Stored records
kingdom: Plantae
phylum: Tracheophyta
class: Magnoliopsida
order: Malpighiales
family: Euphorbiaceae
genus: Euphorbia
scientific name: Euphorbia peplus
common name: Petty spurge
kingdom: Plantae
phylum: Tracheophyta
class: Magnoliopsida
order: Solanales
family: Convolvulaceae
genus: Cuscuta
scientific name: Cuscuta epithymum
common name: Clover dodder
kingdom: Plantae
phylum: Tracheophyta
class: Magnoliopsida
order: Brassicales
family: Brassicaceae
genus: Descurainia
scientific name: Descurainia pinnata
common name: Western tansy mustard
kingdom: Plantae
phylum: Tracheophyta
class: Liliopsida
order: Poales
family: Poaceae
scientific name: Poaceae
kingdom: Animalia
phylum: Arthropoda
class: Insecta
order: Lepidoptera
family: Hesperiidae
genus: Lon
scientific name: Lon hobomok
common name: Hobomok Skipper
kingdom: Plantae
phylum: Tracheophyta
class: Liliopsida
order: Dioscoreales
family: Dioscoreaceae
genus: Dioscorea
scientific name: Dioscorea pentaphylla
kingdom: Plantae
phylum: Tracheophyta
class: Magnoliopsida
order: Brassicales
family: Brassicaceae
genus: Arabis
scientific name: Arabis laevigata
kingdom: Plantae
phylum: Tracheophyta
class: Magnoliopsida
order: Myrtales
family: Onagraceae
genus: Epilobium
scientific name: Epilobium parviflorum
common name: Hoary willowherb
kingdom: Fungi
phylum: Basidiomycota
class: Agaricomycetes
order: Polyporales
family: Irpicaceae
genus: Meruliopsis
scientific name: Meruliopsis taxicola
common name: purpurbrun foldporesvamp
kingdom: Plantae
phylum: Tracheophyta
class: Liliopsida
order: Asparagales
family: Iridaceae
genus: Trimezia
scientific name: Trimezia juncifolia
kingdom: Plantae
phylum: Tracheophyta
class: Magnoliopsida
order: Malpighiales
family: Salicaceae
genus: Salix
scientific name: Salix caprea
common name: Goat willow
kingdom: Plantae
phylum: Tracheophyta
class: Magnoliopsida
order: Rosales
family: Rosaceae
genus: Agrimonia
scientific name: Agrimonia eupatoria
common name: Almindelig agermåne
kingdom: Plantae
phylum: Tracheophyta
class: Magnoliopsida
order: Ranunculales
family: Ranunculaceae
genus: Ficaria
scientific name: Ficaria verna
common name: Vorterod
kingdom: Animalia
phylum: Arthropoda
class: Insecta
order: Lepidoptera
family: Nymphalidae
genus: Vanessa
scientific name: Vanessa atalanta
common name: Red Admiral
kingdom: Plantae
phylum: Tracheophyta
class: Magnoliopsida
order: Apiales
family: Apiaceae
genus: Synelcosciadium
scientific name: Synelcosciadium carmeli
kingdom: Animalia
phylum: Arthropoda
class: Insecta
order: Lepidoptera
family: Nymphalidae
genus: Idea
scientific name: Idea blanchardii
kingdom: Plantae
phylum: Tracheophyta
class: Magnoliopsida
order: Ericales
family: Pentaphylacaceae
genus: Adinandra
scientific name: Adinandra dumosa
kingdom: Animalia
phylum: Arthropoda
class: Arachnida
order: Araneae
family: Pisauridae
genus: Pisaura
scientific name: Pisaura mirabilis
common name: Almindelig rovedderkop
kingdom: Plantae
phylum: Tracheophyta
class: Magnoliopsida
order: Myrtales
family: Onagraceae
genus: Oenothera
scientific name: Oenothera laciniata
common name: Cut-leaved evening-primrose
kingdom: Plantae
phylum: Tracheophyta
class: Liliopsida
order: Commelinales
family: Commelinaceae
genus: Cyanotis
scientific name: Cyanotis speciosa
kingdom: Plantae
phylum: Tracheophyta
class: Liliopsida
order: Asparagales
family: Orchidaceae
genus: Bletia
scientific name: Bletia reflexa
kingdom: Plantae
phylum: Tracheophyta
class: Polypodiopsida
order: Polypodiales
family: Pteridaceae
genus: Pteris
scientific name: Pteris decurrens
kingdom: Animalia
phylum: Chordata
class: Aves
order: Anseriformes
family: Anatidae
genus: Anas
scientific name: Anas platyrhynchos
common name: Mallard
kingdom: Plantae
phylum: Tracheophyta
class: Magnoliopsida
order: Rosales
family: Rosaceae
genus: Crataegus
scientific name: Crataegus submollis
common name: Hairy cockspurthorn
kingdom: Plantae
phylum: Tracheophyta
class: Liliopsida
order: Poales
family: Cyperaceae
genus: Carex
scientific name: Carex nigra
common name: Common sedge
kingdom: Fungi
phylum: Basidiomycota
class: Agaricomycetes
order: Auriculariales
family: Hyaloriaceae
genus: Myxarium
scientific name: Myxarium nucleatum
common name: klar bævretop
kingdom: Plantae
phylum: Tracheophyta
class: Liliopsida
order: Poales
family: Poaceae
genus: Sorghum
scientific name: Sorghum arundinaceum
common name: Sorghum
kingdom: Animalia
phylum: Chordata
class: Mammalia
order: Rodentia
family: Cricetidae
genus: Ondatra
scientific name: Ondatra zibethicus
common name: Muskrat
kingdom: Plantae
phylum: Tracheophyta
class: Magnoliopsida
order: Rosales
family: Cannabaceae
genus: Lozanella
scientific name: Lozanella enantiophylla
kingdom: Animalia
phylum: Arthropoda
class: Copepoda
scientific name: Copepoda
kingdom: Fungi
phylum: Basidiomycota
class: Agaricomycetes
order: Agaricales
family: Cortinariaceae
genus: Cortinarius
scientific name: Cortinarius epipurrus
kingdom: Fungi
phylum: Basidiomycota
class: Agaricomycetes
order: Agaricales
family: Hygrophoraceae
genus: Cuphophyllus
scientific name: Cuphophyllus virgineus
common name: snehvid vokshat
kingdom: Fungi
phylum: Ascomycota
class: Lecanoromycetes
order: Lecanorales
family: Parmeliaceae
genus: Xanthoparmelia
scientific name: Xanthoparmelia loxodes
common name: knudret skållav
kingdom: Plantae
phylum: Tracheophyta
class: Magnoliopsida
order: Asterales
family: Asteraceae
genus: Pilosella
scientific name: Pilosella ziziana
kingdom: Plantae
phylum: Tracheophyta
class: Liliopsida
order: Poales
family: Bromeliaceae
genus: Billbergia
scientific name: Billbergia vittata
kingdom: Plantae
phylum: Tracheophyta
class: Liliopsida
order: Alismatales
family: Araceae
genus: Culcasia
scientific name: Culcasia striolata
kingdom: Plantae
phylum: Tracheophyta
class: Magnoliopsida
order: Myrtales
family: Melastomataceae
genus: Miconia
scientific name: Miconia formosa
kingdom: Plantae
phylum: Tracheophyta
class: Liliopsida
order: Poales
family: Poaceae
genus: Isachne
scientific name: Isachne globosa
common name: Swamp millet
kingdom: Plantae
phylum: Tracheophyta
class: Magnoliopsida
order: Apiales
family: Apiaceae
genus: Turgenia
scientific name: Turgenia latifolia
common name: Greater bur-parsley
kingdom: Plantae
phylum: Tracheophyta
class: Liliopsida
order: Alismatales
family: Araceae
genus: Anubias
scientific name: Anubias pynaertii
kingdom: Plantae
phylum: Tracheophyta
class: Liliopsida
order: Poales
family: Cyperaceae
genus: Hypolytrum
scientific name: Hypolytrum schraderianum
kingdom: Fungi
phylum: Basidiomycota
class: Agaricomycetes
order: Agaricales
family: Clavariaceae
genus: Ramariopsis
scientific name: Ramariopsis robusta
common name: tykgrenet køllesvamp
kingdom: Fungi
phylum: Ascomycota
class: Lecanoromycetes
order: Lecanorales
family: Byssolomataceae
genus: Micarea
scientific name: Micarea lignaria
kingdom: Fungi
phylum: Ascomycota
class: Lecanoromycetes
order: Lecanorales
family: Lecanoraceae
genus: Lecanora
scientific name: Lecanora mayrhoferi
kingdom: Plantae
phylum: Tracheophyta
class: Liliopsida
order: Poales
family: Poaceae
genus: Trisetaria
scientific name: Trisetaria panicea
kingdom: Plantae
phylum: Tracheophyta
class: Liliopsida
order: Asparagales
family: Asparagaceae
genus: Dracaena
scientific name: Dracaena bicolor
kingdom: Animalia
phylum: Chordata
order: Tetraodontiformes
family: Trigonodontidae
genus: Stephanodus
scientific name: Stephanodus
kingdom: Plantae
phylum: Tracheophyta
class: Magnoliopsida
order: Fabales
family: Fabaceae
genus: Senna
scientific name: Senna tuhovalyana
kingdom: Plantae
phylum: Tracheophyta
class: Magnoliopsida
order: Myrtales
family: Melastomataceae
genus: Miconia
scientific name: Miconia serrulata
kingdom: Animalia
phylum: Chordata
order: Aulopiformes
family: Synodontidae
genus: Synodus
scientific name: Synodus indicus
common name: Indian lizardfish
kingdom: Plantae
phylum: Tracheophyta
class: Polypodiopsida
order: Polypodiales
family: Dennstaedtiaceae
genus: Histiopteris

# WHAT IS EXPECTED:
Substitute "species name" for every occurrence of "scientific name" in the entries from the top through the line containing "scientific name: Cuscuta epithymum", and reproduce those lines with all else unchanged.

# EXERCISE SOLUTION:
kingdom: Plantae
phylum: Tracheophyta
class: Magnoliopsida
order: Malpighiales
family: Euphorbiaceae
genus: Euphorbia
species name: Euphorbia peplus
common name: Petty spurge
kingdom: Plantae
phylum: Tracheophyta
class: Magnoliopsida
order: Solanales
family: Convolvulaceae
genus: Cuscuta
species name: Cuscuta epithymum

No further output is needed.